Seven Chinese associations, in a joint statement, called for a SARS relief fund to help affected patients, medical workers and those under quarantine.
Led by the Associated Chinese Chambers of Commerce and Industry, they also urged the Government to help minimise the impact on affected businesses and appealed to the community to remain calm.
Chua said the Government was considering giving allowances to low-wage earners under quarantine, as well as to medical workers as a show of appreciation.
He also warned travellers with SARS symptoms – who failed to declare this in their health forms when entering the country – that they could be jailed for two years for the offence.
Meanwhile, the seven Chinese organisations and guilds expressed hope that all Malaysians, regardless of race, religion and political leanings, would unite to eliminate the SARS threat.

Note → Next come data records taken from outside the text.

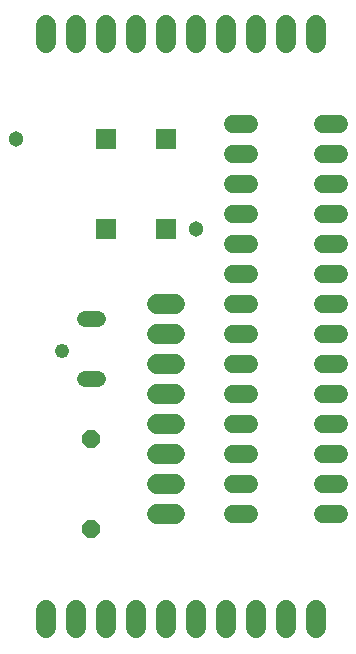
<source format=gts>
G75*
%MOIN*%
%OFA0B0*%
%FSLAX25Y25*%
%IPPOS*%
%LPD*%
%AMOC8*
5,1,8,0,0,1.08239X$1,22.5*
%
%ADD10C,0.06000*%
%ADD11C,0.06800*%
%ADD12C,0.05200*%
%ADD13OC8,0.06000*%
%ADD14R,0.06706X0.06706*%
%ADD15C,0.05131*%
%ADD16C,0.04800*%
D10*
X0308400Y0126000D02*
X0313600Y0126000D01*
X0313600Y0136000D02*
X0308400Y0136000D01*
X0308400Y0146000D02*
X0313600Y0146000D01*
X0313600Y0156000D02*
X0308400Y0156000D01*
X0308400Y0166000D02*
X0313600Y0166000D01*
X0313600Y0176000D02*
X0308400Y0176000D01*
X0308400Y0186000D02*
X0313600Y0186000D01*
X0313600Y0196000D02*
X0308400Y0196000D01*
X0308400Y0206000D02*
X0313600Y0206000D01*
X0313600Y0216000D02*
X0308400Y0216000D01*
X0308400Y0226000D02*
X0313600Y0226000D01*
X0313600Y0236000D02*
X0308400Y0236000D01*
X0308400Y0246000D02*
X0313600Y0246000D01*
X0313600Y0256000D02*
X0308400Y0256000D01*
X0338400Y0256000D02*
X0343600Y0256000D01*
X0343600Y0246000D02*
X0338400Y0246000D01*
X0338400Y0236000D02*
X0343600Y0236000D01*
X0343600Y0226000D02*
X0338400Y0226000D01*
X0338400Y0216000D02*
X0343600Y0216000D01*
X0343600Y0206000D02*
X0338400Y0206000D01*
X0338400Y0196000D02*
X0343600Y0196000D01*
X0343600Y0186000D02*
X0338400Y0186000D01*
X0338400Y0176000D02*
X0343600Y0176000D01*
X0343600Y0166000D02*
X0338400Y0166000D01*
X0338400Y0156000D02*
X0343600Y0156000D01*
X0343600Y0146000D02*
X0338400Y0146000D01*
X0338400Y0136000D02*
X0343600Y0136000D01*
X0343600Y0126000D02*
X0338400Y0126000D01*
D11*
X0246000Y0094000D02*
X0246000Y0088000D01*
X0256000Y0088000D02*
X0256000Y0094000D01*
X0266000Y0094000D02*
X0266000Y0088000D01*
X0276000Y0088000D02*
X0276000Y0094000D01*
X0286000Y0094000D02*
X0286000Y0088000D01*
X0296000Y0088000D02*
X0296000Y0094000D01*
X0306000Y0094000D02*
X0306000Y0088000D01*
X0316000Y0088000D02*
X0316000Y0094000D01*
X0326000Y0094000D02*
X0326000Y0088000D01*
X0336000Y0088000D02*
X0336000Y0094000D01*
X0289000Y0126000D02*
X0283000Y0126000D01*
X0283000Y0136000D02*
X0289000Y0136000D01*
X0289000Y0146000D02*
X0283000Y0146000D01*
X0283000Y0156000D02*
X0289000Y0156000D01*
X0289000Y0166000D02*
X0283000Y0166000D01*
X0283000Y0176000D02*
X0289000Y0176000D01*
X0289000Y0186000D02*
X0283000Y0186000D01*
X0283000Y0196000D02*
X0289000Y0196000D01*
X0286000Y0283000D02*
X0286000Y0289000D01*
X0296000Y0289000D02*
X0296000Y0283000D01*
X0306000Y0283000D02*
X0306000Y0289000D01*
X0316000Y0289000D02*
X0316000Y0283000D01*
X0326000Y0283000D02*
X0326000Y0289000D01*
X0336000Y0289000D02*
X0336000Y0283000D01*
X0276000Y0283000D02*
X0276000Y0289000D01*
X0266000Y0289000D02*
X0266000Y0283000D01*
X0256000Y0283000D02*
X0256000Y0289000D01*
X0246000Y0289000D02*
X0246000Y0283000D01*
D12*
X0258800Y0191000D02*
X0263200Y0191000D01*
X0263200Y0171000D02*
X0258800Y0171000D01*
D13*
X0261000Y0151000D03*
X0261000Y0121000D03*
D14*
X0266000Y0221000D03*
X0286000Y0221000D03*
X0286000Y0251000D03*
X0266000Y0251000D03*
D15*
X0236000Y0251000D03*
X0296000Y0221000D03*
D16*
X0251394Y0180528D03*
M02*

</source>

Six of the seven, besides the Associated Chinese Chambers of Commerce and Industry Malaysia, are Malaysian Federation of Chinese Associations, The Liaison Committee of Seven Federations of Chinese Associations of Malaysia, the Federation of Malaysian Chinese School Board of Governors Associations, the Confederation of Malaysian Chinese Teachers Associations, the Malaysia-China Chamber of Commerce and the National Association of Headmasters Malaysia.